Task goal: Take the entries that follow and return exactly the lines from the one holding "roll_deg: -1.6" through the one holding "f_number: 2.2", both included. Nothing else is needed.
*** Data provided Section Begins ***
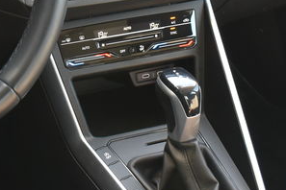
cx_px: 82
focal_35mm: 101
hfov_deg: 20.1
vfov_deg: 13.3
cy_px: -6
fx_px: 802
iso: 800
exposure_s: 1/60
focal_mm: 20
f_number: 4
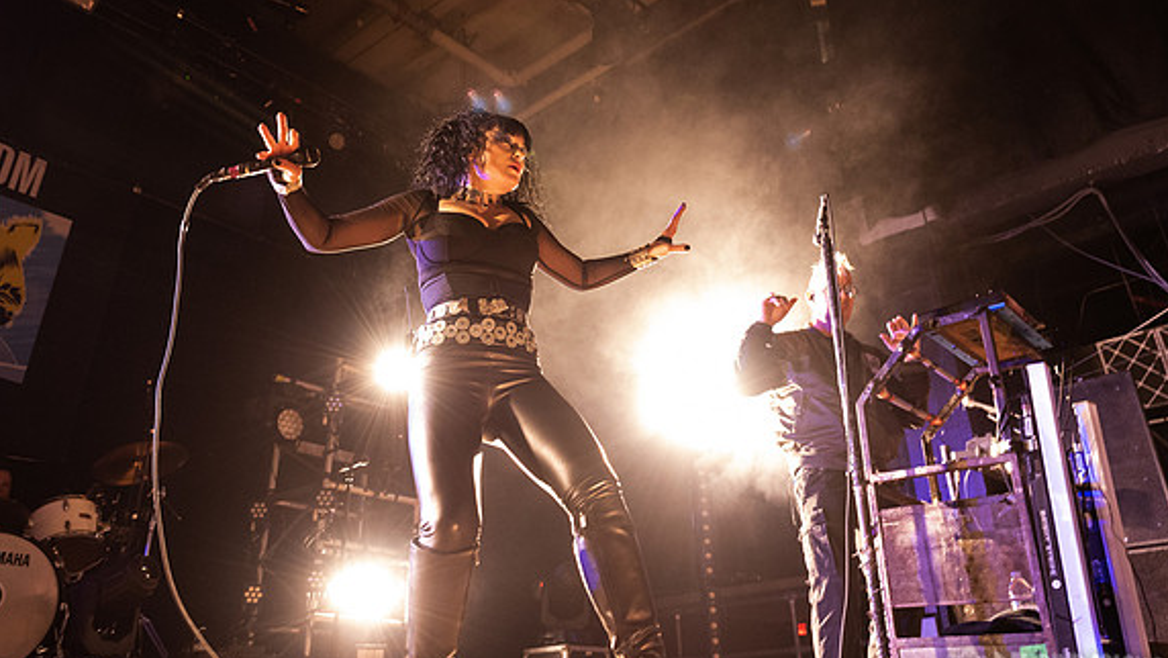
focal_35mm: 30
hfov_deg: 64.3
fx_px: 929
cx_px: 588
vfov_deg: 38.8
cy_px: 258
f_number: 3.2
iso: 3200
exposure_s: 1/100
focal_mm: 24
*** Data provided Section Ends ***
*** Data provided Section Begins ***
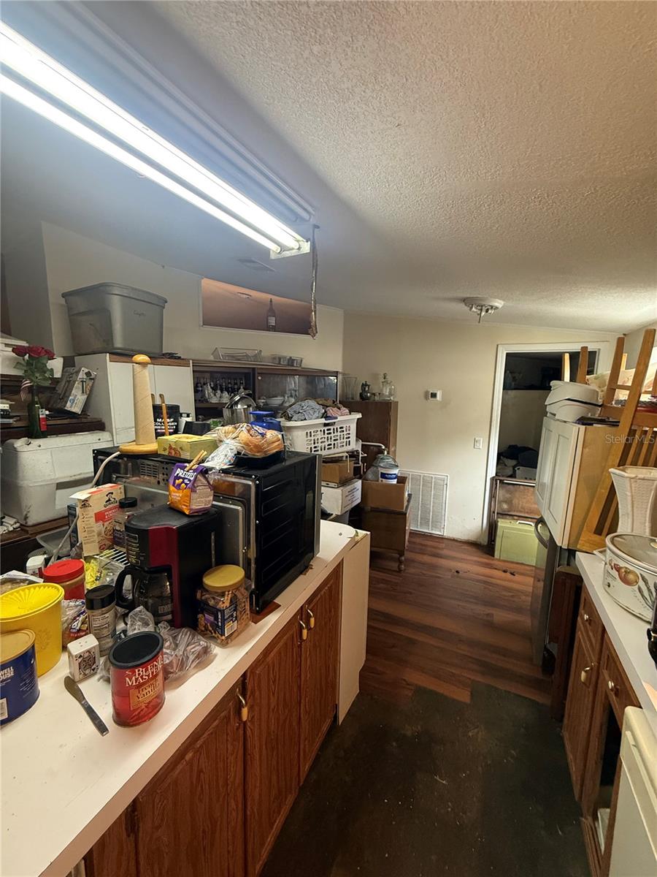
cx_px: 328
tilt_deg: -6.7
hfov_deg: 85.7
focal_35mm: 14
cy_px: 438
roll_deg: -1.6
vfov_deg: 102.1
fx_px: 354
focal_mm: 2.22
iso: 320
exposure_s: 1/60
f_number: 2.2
*** Data provided Section Ends ***
*** Data provided Section Begins ***
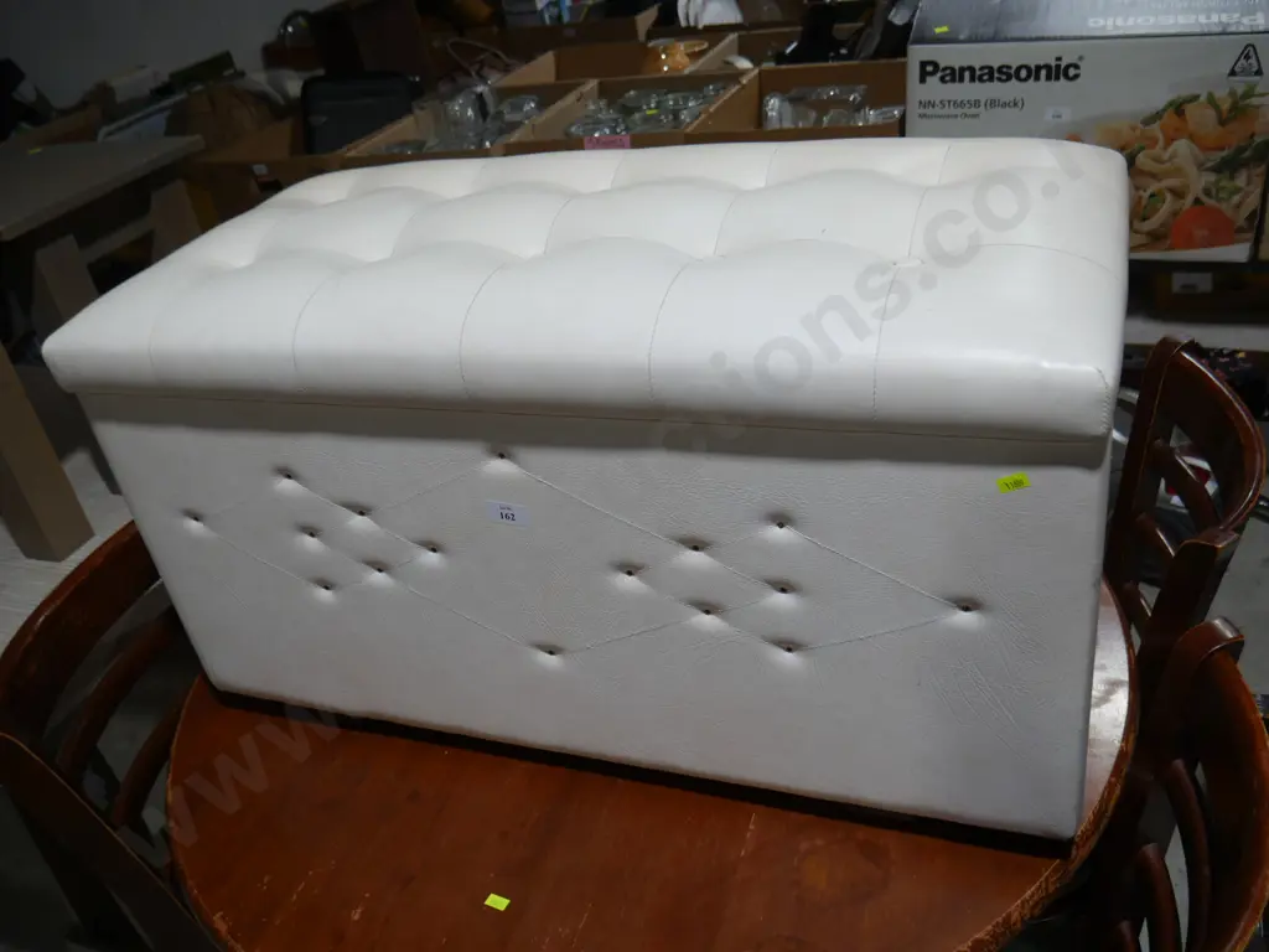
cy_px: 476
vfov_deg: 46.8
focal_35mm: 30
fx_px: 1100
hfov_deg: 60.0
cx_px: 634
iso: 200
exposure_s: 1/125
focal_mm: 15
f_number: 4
*** Data provided Section Ends ***
Task output:
roll_deg: -1.6
vfov_deg: 102.1
fx_px: 354
focal_mm: 2.22
iso: 320
exposure_s: 1/60
f_number: 2.2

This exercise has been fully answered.